To: John Koligman who wrote (9794)9/24/2009 1:56:45 PM
From: Road Walker  Read Replies (1) | Respond to of 42652
 
Good post John.



To: John Koligman who wrote (9794)9/24/2009 2:30:16 PM
From: Lane3  Read Replies (1) | Respond to of 42652
 
Misses the point. "Bureaucrat" in this context means government bureaucrat, not a functionary in a private firm. I realize that everyone doesn't parse language all that carefully but the issue is government vs private. Red tape is red tape and paper pushers are paper pushers, but neither matters as much when you're dealing with a private provider because then you have a contract and the option to take your business elsewhere.



To: John Koligman who wrote (9794)9/24/2009 2:38:23 PM
From: Peter Dierks  Respond to of 42652
 
So bottom line here: if you don't think bureaucrats are currently between you and your doctor- THEY ARE! GET REAL! IT'S BEEN THAT WAY FOR THE LAST 10 YEARS OR MORE!


With the government takeover under ObamaCare the will be no "our doctor" to call, it will simply be denied.

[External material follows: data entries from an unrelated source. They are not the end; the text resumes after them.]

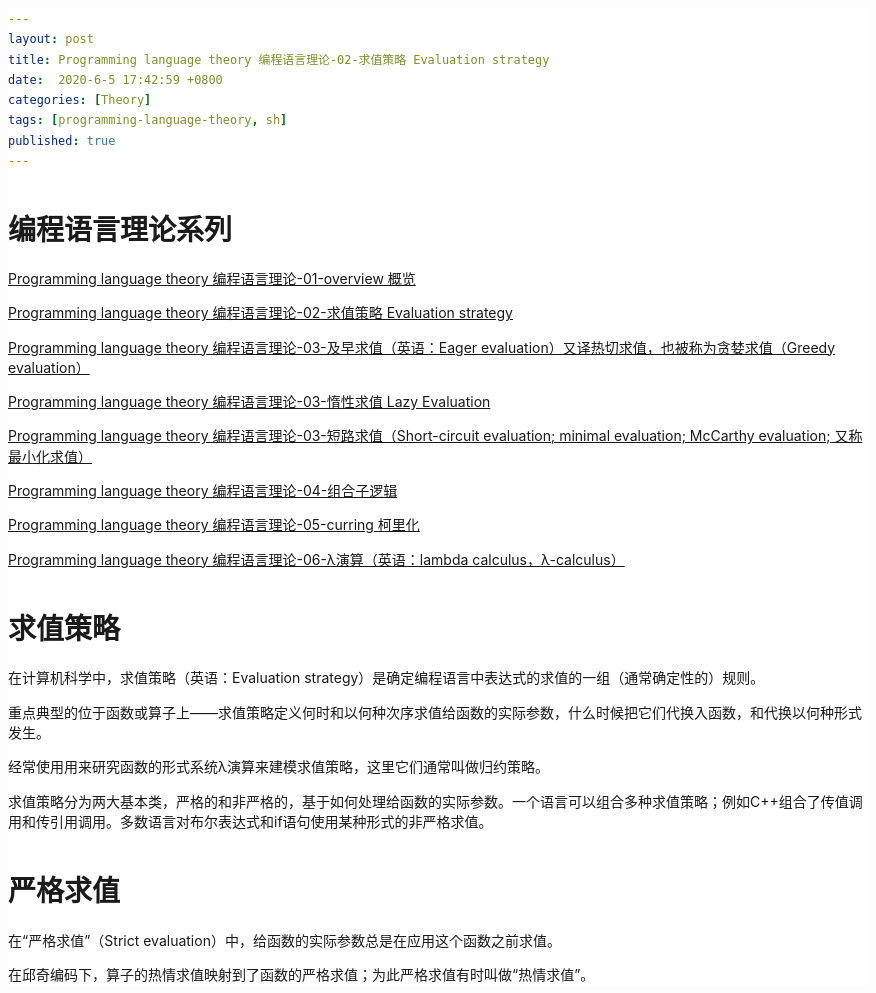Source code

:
 ```yaml
---
layout: post
title: Programming language theory 编程语言理论-02-求值策略 Evaluation strategy
date:  2020-6-5 17:42:59 +0800
categories: [Theory]
tags: [programming-language-theory, sh]
published: true
---
```



# 编程语言理论系列

[Programming language theory 编程语言理论-01-overview 概览](https://houbb.github.io/2020/06/05/programming-language-theory-01-overivew)

[Programming language theory 编程语言理论-02-求值策略 Evaluation strategy](https://houbb.github.io/2020/06/05/programming-language-theory-02-evaluation-strategy)

[Programming language theory 编程语言理论-03-及早求值（英语：Eager evaluation）又译热切求值，也被称为贪婪求值（Greedy evaluation）](https://houbb.github.io/2020/06/05/programming-language-theory-03-eager-evaluation)

[Programming language theory 编程语言理论-03-惰性求值 Lazy Evaluation](https://houbb.github.io/2020/06/05/programming-language-theory-03-lazy-evaluation)

[Programming language theory 编程语言理论-03-短路求值（Short-circuit evaluation; minimal evaluation; McCarthy evaluation; 又称最小化求值）](https://houbb.github.io/2020/06/05/programming-language-theory-03-min-evaluation)

[Programming language theory 编程语言理论-04-组合子逻辑](https://houbb.github.io/2020/06/05/programming-language-theory-04-combine)

[Programming language theory 编程语言理论-05-curring 柯里化](https://houbb.github.io/2020/06/05/programming-language-theory-05-curring)

[Programming language theory 编程语言理论-06-λ演算（英语：lambda calculus，λ-calculus）](https://houbb.github.io/2020/06/05/programming-language-theory-06-lambda-calculus)

# 求值策略

在计算机科学中，求值策略（英语：Evaluation strategy）是确定编程语言中表达式的求值的一组（通常确定性的）规则。

重点典型的位于函数或算子上——求值策略定义何时和以何种次序求值给函数的实际参数，什么时候把它们代换入函数，和代换以何种形式发生。

经常使用用来研究函数的形式系统λ演算来建模求值策略，这里它们通常叫做归约策略。

求值策略分为两大基本类，严格的和非严格的，基于如何处理给函数的实际参数。一个语言可以组合多种求值策略；例如C++组合了传值调用和传引用调用。多数语言对布尔表达式和if语句使用某种形式的非严格求值。

# 严格求值

在“严格求值”（Strict evaluation）中，给函数的实际参数总是在应用这个函数之前求值。

在邱奇编码下，算子的热情求值映射到了函数的严格求值；为此严格求值有时叫做“热情求值”。
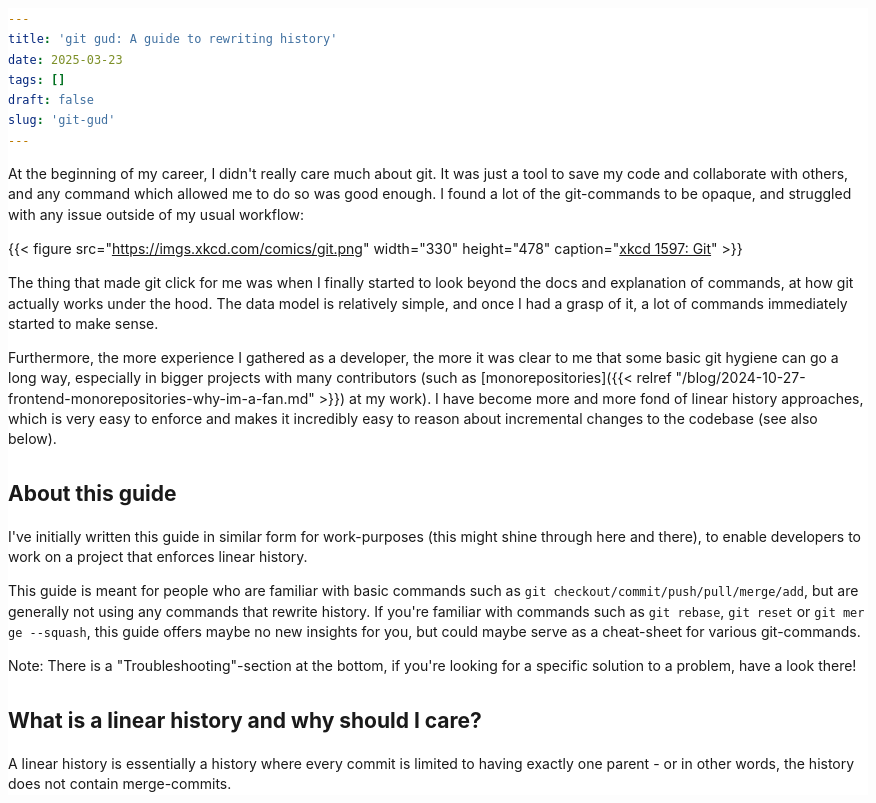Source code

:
 ```yaml
---
title: 'git gud: A guide to rewriting history'
date: 2025-03-23
tags: []
draft: false
slug: 'git-gud'
---
```


At the beginning of my career, I didn't really care much about git.
It was just a tool to save my code and collaborate with others, and any command which allowed me to do so was good enough.
I found a lot of the git-commands to be opaque, and struggled with any issue outside of my usual workflow:

{{< figure src="https://imgs.xkcd.com/comics/git.png" width="330" height="478" caption="[xkcd 1597: Git](https://xkcd.com/1597/)" >}}

The thing that made git click for me was when I finally started to look beyond the docs and explanation of commands,
at how git actually works under the hood. The data model is relatively simple, and once I had a grasp of it,
a lot of commands immediately started to make sense.

Furthermore, the more experience I gathered as a developer, the more it was clear to me that some basic git hygiene can go a long way, especially in bigger projects with many contributors
(such as [monorepositories]({{< relref "/blog/2024-10-27-frontend-monorepositories-why-im-a-fan.md" >}}) at my work).
I have become more and more fond of linear history approaches,
which is very easy to enforce and makes it incredibly easy to reason about incremental changes to the codebase (see also below).

## About this guide

I've initially written this guide in similar form for work-purposes (this might shine through here and there),
to enable developers to work on a project that enforces linear history.

This guide is meant for people who are familiar with basic commands such as `git checkout/commit/push/pull/merge/add`,
but are generally not using any commands that rewrite history. If you're familiar with commands such as
`git rebase`, `git reset` or `git merge --squash`, this guide offers maybe no new insights for you, but could
maybe serve as a cheat-sheet for various git-commands.

Note: There is a "Troubleshooting"-section at the bottom, if you're looking for a specific solution to a problem, have a look there!

## What is a linear history and why should I care?

A linear history is essentially a history where every commit is limited to having exactly one parent - or in
other words, the history does not contain merge-commits.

To: John Koligman who wrote (9794)9/24/2009 5:23:21 PM
From: skinowski1 Recommendation  Read Replies (1) | Respond to of 42652
 
Yeah... typically it wasn't quite as bad as in this post, often insurance companies would approve things - especially if you give them the buzzwords they need to mark off on their forms... but it was pretty bad. In fact, this was the reason which broke the camel's back in my case. A day came when my office manager told me that she just spent 50 minutes on the phone trying to get an approval for one of our patients to see a specialist. I realized that this was the end. No one was as good as my office manager, and if it took her almost an hour to get a simple routine referral, that meant that it was time to throw in the towel.